Physical properties of secondary photochemical aerosol from OH oxidation of a cyclic siloxane

Cyclic volatile methyl siloxanes (cVMS) are high-production chemicals present in many personal care products. They are volatile, hydrophobic, and relatively long-lived due to slow oxidation kinetics. Evidence from chamber and ambient studies indicates that oxidation products may be found in the condensed aerosol phase.
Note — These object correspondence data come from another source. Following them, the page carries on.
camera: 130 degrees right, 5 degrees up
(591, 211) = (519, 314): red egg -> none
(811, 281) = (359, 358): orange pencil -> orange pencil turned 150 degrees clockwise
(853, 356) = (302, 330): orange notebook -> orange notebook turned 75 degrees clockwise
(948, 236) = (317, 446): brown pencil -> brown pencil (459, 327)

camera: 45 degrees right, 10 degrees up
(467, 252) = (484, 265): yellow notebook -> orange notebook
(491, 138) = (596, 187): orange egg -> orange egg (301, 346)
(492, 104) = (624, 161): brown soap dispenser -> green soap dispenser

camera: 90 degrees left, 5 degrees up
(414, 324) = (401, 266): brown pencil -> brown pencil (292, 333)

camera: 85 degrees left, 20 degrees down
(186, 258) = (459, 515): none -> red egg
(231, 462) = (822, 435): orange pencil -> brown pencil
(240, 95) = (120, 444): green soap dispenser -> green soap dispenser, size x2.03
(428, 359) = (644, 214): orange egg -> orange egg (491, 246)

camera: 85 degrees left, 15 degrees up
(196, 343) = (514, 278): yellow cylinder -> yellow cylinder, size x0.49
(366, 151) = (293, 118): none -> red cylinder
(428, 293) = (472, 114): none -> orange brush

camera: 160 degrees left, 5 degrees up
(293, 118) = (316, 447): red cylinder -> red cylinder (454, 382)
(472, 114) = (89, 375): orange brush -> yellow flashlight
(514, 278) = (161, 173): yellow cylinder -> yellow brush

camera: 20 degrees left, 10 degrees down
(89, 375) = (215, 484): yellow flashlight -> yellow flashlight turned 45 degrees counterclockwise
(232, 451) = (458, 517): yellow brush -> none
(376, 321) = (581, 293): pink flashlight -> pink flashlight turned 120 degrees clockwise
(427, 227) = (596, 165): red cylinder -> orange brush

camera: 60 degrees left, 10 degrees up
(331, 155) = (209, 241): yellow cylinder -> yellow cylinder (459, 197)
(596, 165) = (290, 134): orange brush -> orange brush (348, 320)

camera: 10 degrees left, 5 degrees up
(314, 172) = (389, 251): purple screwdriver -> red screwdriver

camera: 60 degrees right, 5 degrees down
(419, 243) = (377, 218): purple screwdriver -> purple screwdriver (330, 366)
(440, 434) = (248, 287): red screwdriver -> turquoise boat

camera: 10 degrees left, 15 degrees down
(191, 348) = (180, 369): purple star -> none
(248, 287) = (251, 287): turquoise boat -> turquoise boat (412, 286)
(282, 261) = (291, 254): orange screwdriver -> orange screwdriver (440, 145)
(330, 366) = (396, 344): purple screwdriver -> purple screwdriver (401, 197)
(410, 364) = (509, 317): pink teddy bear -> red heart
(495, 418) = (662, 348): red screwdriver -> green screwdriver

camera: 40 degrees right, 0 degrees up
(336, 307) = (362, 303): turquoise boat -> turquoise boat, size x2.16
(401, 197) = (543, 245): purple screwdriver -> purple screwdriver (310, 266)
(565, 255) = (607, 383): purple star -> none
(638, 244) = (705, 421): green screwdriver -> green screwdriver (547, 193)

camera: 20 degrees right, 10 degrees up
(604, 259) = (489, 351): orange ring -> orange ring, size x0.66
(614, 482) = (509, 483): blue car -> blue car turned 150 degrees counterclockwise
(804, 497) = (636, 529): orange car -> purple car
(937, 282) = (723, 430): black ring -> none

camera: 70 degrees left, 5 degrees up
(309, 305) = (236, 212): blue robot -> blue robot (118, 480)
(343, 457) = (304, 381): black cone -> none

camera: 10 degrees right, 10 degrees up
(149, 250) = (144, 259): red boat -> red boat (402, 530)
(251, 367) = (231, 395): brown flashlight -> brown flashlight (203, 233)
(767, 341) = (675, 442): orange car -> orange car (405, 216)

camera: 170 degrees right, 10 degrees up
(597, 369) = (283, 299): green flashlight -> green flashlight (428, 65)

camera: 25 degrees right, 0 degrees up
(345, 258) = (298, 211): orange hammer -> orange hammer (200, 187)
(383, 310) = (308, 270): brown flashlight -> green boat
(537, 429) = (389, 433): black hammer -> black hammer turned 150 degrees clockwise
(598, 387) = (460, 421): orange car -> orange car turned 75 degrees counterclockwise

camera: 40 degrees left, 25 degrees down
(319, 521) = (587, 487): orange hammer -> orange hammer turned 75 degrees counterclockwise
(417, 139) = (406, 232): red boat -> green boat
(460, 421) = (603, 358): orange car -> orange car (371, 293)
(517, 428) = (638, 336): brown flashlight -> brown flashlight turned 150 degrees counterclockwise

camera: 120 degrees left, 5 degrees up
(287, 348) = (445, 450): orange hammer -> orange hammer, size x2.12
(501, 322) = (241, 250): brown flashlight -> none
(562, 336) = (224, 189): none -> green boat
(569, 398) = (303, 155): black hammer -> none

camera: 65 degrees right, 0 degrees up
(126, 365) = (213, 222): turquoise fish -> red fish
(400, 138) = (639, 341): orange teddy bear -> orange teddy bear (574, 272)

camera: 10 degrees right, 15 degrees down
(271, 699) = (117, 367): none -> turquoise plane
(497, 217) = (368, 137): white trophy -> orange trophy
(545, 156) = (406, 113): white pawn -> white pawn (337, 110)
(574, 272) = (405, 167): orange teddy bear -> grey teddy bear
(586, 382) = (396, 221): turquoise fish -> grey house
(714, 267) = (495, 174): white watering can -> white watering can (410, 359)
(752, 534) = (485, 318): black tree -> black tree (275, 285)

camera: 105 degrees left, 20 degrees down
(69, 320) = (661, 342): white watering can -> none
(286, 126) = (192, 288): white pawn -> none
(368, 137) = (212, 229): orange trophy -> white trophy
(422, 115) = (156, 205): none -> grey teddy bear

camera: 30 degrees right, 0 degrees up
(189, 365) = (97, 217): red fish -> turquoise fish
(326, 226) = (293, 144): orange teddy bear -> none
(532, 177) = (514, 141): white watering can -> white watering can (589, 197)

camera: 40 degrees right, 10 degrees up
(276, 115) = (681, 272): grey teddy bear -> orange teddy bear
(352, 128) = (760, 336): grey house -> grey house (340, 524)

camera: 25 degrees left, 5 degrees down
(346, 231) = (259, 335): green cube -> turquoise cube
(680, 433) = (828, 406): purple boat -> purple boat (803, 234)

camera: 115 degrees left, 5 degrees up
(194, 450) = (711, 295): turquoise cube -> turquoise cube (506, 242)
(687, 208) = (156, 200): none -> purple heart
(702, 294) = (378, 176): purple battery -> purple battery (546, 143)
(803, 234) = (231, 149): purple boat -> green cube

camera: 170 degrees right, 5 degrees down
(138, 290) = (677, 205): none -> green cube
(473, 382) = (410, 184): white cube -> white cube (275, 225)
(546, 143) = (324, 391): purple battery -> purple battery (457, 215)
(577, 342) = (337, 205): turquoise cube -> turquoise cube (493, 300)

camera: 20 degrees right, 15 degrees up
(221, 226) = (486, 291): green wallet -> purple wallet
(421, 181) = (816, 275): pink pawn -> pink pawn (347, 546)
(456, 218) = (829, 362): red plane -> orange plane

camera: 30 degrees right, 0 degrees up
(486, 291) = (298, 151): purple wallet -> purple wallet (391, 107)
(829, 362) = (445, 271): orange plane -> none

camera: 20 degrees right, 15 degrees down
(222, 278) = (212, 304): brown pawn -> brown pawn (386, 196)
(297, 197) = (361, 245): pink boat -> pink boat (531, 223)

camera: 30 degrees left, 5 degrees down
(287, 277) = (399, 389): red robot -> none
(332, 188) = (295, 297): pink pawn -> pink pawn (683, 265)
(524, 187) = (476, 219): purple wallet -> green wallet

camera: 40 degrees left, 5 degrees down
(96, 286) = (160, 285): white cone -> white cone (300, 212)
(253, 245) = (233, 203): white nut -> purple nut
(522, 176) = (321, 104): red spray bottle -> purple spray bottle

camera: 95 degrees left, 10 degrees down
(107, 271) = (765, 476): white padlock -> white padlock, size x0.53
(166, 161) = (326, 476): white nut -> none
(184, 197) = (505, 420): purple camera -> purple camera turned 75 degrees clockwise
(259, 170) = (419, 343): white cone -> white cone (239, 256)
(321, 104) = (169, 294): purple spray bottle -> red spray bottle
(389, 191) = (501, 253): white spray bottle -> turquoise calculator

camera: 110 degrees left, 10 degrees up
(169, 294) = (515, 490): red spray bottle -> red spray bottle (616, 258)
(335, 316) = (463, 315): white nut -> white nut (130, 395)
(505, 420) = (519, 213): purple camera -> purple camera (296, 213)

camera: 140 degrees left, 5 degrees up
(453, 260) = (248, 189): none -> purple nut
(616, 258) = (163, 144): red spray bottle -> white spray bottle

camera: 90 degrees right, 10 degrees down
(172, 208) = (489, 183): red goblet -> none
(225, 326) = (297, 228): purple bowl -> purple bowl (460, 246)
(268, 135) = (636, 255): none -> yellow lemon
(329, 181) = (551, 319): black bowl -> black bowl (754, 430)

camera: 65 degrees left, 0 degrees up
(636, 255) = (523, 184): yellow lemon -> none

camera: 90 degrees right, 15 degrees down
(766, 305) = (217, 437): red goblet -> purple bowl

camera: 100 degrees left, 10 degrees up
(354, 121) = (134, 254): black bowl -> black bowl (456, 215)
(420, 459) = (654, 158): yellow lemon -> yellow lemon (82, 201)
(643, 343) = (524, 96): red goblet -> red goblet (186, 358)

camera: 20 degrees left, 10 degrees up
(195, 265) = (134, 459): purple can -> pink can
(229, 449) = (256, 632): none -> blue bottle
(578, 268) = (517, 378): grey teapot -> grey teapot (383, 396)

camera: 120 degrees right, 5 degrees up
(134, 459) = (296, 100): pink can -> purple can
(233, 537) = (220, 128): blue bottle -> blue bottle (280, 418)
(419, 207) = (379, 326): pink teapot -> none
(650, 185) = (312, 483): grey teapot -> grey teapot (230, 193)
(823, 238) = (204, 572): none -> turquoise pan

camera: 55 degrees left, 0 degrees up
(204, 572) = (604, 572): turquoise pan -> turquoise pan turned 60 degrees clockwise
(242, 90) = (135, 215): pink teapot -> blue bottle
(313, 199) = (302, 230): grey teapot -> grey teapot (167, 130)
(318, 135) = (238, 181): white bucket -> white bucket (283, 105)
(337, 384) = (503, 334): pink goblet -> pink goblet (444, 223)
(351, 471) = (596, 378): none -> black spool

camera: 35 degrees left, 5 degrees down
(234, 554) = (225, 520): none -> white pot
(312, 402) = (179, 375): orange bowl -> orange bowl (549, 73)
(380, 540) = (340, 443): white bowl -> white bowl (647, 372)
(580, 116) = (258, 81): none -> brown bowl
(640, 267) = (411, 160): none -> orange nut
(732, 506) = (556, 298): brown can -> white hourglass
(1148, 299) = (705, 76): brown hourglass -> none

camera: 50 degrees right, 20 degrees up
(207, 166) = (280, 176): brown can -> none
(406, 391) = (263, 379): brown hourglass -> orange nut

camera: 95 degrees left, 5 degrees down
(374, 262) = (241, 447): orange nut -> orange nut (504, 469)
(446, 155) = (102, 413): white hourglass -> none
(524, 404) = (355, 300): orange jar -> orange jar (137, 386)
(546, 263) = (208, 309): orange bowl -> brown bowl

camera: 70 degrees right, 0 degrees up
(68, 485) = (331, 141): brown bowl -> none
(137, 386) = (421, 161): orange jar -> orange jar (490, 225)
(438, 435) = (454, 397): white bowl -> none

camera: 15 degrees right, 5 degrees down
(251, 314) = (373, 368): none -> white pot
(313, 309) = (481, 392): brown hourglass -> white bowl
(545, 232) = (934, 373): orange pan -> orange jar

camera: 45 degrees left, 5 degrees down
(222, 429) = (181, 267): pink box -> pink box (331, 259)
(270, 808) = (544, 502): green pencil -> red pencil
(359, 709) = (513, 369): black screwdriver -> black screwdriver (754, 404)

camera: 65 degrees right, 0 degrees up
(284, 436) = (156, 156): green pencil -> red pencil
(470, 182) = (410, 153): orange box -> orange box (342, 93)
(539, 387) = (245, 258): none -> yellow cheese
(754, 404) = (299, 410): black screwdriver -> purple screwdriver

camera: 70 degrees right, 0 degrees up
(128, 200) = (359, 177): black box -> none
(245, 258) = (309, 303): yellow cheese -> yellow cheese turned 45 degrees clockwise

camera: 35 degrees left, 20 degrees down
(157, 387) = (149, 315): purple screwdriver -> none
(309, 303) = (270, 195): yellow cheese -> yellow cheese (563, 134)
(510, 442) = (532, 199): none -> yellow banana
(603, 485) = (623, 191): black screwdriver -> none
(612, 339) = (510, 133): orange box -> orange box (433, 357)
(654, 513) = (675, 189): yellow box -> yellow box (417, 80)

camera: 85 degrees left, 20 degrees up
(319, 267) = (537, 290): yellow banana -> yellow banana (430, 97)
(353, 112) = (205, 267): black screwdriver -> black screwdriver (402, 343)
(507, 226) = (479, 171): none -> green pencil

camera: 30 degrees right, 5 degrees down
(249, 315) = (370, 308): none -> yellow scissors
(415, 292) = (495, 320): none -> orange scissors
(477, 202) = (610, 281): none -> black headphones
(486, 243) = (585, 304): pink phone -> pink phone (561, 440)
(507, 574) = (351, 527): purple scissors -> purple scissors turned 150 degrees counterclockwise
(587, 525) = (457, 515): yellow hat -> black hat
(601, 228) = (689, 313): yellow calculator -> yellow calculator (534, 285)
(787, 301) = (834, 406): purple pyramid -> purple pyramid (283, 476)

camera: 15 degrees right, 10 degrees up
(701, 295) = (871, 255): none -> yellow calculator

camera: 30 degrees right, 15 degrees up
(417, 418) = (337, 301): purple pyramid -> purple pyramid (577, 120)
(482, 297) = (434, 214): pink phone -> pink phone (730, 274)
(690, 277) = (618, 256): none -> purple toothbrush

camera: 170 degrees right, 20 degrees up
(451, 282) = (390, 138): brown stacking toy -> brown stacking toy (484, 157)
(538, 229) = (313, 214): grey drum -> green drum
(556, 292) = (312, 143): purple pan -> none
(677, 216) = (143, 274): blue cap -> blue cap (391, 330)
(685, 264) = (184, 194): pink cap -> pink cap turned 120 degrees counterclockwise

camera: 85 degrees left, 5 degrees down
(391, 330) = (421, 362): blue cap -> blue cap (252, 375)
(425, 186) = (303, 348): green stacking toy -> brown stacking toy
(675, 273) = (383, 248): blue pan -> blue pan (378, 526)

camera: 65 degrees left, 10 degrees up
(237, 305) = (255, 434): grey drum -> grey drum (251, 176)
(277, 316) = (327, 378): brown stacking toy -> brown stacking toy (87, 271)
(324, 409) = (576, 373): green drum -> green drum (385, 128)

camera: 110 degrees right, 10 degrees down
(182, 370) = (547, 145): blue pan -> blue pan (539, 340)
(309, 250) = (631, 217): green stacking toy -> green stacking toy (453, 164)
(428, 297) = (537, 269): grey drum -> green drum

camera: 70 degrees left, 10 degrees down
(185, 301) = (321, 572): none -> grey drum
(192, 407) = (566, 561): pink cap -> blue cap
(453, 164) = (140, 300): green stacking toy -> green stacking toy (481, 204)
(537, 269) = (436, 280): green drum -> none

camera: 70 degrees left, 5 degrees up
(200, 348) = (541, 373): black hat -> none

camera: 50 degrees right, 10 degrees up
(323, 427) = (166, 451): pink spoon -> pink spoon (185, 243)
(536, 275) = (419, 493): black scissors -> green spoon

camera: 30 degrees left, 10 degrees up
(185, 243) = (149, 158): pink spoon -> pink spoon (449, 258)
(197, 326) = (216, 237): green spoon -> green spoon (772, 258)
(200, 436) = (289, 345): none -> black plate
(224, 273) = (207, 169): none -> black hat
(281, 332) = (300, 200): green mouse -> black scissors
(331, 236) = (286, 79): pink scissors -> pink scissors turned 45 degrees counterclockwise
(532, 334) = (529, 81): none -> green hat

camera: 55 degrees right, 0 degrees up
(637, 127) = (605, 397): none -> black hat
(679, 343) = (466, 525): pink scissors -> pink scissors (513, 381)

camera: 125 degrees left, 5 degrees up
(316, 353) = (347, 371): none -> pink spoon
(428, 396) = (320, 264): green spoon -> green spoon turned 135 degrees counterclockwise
In this work, we use an oxidation flow reactor to produce ∼100 µg m−3 of organosilicon aerosol from OH oxidation of decamethylcyclopentasiloxane (D5) with aerosol mass fractions (i.e., yields) of 0.2–0.5. The aerosols were assessed for concentration, size distribution, morphology, sensitivity to seed aerosol, hygroscopicity, volatility and chemical composition through a combination of aerosol size distribution measurement, tandem differential mobility analysis, and electron microscopy. Similar aerosols were produced when vapor from solid antiperspirant was used as the reaction precursor. Aerosol yield was sensitive to chamber OH and to seed aerosol, suggesting sensitivity of lower-volatility species and recovered yields to oxidation conditions and chamber operation. The D5 oxidation aerosol products were relatively non-hygroscopic, with an average hygroscopicity kappa of ∼0.01, and nearly non-volatile up to 190 ∘C temperature. Parameters for exploratory treatment as a semi-volatile organic aerosol in atmospheric models are provided.